(Text)
Overall, the original model had an average F1 score of 0.87 and a weighted average F1 score of 0.93. The extended model had an average F1 score of 0.85 and a weighted average F1 score of 0.93. Since the inclusion of more functional groups has a minimal effect on the performance of our model, we will solely use the extended model for further analyses.

Multiple predictions

While it is important for our model to accurately predict the presence of a single functional group, a metric better suited to measure the performance of predicting all functional groups in a given molecule is required when considering the ultimate task of materials characterization. This is because the prediction of multiple functional groups in a single molecule poses a different optimization problem. To this end, we investigated how the EMR was affected for molecules with one through ten functional groups (maximum in our data) using the extended set of functional groups.

The EMR for individual EMR values as well as the accumulated EMR values is shown in Fig. 3. We hypothesized that an increase in the number of functional groups to be predicted would decrease the EMR. Although the individual EMR for higher numbers of functional groups in a single molecule was found to drop drastically after six functional groups per molecule, the sample frequency of these molecules also dropped. Therefore, it turns out that the effect on the accumulative EMR, which plateaus at around 0.72, is minimal. Since molecules with more than ten functional groups will rarely be characterized via FTIR spectroscopy, and that the sample frequency of the less common functional groups will be relatively low, it is reasonable to say that our model has an overall accumulated EMR of 0.72.

(Records shown)
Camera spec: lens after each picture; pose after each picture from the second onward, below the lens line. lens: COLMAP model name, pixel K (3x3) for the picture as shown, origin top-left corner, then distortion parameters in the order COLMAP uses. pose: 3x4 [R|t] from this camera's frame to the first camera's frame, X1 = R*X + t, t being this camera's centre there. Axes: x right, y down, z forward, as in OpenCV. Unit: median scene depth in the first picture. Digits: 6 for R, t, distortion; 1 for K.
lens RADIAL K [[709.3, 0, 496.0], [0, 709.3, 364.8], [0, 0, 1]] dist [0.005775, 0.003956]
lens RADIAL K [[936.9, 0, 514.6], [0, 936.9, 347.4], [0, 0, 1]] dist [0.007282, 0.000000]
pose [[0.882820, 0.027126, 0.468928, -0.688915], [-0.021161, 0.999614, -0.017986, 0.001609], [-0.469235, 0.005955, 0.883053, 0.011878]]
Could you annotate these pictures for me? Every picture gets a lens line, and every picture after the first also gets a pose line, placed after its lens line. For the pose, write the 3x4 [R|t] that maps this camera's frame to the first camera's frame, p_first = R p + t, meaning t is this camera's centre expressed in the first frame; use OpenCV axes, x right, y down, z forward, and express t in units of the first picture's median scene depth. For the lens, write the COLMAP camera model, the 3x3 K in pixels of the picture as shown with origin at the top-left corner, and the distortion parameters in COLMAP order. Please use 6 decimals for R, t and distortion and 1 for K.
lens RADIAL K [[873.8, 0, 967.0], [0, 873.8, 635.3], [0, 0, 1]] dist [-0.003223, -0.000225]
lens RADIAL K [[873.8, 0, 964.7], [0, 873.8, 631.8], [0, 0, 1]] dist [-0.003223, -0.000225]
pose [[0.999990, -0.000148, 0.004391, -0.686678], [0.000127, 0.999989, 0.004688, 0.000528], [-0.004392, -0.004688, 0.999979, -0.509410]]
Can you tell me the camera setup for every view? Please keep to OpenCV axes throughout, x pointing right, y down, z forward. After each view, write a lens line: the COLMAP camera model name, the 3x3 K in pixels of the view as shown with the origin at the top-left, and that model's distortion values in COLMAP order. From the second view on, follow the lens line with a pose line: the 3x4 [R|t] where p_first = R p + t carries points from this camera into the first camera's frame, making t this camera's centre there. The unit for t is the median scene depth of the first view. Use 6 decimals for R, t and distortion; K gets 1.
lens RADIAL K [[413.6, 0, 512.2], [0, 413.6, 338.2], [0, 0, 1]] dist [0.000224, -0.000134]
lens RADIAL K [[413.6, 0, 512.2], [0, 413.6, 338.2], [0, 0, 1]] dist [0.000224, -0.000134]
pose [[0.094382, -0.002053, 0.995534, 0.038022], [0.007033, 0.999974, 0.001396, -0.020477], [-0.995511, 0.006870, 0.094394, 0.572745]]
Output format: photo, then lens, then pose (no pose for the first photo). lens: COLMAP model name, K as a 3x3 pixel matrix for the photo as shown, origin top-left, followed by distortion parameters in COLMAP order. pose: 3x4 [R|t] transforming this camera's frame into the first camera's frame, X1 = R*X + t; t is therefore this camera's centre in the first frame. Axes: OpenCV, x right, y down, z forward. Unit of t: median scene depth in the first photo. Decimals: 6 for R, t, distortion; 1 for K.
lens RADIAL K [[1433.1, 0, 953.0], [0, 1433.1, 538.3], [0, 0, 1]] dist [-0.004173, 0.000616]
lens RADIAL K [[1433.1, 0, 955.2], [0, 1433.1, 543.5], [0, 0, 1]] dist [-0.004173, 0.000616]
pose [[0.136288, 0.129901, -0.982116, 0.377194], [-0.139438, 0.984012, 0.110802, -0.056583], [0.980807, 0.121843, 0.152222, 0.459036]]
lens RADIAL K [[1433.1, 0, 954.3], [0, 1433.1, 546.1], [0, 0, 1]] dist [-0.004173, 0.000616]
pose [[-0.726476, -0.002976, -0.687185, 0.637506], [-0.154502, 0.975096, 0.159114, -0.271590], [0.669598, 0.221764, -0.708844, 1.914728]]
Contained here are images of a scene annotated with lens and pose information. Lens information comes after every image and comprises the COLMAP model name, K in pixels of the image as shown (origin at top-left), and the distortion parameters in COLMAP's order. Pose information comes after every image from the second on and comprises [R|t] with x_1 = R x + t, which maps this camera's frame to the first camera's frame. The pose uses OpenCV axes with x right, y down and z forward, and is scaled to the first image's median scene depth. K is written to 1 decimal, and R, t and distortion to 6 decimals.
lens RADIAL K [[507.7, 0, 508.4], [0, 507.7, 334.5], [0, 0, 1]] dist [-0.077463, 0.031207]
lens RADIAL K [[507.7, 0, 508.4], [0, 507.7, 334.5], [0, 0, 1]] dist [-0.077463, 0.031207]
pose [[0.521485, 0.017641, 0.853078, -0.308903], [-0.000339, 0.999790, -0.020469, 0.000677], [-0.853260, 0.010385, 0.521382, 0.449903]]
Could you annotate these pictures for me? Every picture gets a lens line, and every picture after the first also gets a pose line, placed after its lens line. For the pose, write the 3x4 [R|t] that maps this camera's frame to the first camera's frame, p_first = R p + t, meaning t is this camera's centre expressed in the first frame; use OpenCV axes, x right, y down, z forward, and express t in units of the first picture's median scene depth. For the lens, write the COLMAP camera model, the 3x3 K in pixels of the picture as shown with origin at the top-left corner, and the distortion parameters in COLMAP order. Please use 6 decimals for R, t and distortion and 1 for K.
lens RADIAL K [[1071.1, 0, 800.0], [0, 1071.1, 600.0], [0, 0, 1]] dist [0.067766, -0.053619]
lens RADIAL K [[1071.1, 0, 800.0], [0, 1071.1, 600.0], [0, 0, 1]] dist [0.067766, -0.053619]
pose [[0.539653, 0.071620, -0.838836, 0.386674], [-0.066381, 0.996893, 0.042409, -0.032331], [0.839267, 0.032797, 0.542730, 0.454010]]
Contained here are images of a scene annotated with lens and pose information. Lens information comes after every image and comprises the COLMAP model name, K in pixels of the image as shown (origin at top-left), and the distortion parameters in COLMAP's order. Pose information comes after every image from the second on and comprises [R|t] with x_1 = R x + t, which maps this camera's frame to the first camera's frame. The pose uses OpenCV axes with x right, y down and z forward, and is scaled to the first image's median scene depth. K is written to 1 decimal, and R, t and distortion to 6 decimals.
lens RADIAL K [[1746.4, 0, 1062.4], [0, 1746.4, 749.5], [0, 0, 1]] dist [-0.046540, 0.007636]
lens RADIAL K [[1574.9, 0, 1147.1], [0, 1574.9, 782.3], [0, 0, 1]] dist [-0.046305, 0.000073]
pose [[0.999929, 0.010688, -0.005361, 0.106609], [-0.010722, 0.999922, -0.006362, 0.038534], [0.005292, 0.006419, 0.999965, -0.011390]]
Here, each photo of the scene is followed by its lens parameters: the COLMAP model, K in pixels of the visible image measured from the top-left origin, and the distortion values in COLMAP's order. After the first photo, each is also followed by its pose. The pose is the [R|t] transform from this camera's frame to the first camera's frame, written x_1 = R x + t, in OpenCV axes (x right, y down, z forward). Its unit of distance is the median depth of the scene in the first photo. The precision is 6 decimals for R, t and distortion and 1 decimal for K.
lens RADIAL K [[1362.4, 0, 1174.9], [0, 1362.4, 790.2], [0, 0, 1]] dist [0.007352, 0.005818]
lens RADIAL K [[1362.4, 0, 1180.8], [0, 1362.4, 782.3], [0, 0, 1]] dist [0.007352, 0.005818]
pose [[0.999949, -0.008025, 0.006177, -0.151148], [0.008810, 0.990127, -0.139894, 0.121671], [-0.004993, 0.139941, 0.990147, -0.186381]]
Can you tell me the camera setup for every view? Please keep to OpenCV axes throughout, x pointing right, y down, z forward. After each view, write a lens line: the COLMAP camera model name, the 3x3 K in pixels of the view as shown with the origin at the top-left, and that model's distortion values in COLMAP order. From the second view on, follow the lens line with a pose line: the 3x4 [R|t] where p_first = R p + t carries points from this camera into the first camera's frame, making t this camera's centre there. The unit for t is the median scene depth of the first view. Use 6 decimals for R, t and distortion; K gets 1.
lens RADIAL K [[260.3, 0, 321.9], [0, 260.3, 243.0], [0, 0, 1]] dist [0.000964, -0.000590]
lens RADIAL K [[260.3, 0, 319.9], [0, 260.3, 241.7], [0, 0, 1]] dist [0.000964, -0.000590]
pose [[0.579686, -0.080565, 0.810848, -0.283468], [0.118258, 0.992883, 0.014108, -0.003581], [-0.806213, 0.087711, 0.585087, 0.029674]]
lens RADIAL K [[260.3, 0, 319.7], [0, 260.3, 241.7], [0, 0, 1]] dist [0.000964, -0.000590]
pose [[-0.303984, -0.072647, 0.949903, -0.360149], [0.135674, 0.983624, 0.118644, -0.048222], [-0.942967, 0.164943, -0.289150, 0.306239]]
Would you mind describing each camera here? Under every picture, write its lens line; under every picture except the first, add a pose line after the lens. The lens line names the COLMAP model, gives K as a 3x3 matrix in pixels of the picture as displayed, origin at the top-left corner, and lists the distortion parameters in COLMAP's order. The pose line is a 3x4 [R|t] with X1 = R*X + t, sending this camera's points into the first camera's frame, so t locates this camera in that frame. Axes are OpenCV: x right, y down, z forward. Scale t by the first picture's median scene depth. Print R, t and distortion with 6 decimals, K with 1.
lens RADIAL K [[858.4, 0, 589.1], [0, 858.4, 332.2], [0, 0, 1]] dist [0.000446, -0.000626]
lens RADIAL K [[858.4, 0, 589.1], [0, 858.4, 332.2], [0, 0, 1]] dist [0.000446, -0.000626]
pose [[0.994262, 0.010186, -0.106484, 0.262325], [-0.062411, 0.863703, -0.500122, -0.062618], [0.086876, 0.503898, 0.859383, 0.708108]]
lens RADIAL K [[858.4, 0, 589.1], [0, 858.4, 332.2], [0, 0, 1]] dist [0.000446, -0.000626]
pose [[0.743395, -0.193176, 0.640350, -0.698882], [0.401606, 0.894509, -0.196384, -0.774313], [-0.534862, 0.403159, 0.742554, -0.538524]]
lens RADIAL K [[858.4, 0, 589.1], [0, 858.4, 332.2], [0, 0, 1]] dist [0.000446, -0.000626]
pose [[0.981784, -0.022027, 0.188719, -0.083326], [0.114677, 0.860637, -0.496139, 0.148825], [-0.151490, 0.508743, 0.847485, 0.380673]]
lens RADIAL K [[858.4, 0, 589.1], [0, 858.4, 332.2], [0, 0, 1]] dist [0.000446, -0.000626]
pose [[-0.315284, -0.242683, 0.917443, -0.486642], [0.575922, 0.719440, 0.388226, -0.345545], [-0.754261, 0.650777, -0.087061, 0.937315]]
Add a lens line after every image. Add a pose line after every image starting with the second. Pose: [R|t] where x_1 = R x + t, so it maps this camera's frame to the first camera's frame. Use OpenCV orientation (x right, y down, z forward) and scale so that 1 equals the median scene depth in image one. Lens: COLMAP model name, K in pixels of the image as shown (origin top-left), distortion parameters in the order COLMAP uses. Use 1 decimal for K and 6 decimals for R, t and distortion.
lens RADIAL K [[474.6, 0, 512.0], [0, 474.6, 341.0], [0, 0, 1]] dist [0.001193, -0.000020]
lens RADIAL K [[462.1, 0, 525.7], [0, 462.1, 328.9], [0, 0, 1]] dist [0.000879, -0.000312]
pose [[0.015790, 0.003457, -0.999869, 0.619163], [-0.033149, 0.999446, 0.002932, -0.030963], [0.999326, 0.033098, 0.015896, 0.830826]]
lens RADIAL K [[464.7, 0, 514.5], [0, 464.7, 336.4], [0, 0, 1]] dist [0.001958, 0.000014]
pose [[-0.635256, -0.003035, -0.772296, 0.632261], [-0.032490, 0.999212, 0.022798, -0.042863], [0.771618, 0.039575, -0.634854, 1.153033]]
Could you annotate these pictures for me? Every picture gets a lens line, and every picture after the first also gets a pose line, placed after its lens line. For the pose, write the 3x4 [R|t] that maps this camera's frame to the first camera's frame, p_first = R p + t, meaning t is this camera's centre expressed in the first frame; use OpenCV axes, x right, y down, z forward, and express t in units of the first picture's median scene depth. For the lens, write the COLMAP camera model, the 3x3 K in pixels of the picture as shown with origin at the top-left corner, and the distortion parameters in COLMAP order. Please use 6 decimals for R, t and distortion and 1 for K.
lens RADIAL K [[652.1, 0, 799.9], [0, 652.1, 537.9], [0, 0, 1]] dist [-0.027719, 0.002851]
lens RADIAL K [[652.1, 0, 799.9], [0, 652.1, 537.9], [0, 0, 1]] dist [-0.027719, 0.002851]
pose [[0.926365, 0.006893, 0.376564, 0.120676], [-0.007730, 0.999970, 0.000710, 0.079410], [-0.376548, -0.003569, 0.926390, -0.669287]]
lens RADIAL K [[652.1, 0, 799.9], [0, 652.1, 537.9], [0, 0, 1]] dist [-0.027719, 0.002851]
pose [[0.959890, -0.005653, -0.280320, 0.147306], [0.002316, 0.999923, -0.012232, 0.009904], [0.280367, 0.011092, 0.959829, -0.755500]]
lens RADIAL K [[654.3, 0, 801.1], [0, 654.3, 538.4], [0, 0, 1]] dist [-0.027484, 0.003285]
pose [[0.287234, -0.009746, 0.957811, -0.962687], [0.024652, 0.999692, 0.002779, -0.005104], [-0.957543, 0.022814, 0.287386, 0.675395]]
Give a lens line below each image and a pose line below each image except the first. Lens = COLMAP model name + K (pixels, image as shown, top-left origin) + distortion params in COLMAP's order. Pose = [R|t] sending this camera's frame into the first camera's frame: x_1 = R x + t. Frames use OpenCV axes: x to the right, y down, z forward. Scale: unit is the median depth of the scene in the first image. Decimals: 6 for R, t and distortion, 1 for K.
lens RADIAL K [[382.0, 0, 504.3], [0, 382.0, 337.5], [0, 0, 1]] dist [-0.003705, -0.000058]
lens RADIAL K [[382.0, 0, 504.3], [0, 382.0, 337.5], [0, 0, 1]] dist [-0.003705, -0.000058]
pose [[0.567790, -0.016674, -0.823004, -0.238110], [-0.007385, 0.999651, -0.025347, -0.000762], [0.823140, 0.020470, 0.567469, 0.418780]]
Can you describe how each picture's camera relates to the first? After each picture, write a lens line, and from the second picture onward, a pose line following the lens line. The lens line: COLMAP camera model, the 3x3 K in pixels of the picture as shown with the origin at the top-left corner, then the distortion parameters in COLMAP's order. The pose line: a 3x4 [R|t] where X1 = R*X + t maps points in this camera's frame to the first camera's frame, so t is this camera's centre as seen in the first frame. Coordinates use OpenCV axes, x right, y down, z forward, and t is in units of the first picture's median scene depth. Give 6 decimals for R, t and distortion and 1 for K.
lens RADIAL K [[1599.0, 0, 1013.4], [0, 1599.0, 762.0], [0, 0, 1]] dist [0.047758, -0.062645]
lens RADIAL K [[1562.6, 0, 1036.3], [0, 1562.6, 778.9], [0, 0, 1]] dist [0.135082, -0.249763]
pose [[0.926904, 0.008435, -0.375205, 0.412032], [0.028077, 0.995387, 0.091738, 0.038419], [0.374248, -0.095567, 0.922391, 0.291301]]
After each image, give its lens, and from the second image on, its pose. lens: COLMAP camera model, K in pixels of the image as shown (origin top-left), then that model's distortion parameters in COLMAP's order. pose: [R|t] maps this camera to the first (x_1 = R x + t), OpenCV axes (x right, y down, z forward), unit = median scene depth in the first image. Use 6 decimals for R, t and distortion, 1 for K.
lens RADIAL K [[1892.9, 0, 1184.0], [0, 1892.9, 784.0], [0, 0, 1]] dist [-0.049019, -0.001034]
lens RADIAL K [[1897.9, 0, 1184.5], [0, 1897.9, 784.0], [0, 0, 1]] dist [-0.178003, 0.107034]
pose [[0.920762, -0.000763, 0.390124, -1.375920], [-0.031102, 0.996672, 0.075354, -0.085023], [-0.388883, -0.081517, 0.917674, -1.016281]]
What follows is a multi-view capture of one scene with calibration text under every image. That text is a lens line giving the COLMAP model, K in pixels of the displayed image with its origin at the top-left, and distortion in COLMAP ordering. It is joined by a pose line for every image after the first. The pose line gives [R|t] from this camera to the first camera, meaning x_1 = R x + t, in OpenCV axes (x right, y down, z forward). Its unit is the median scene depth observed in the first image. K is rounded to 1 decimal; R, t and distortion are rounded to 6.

(Problem to work on)
Answer these from the text on predicting functional groups:
(a) What weighted average F1 score did the extended model have?
(b) What is the largest number of functional groups in a single molecule in the data?
(c) At about what value does the accumulated EMR plateau?

(Exercise solution)
(a) 0.93
(b) Ten
(c) Around 0.72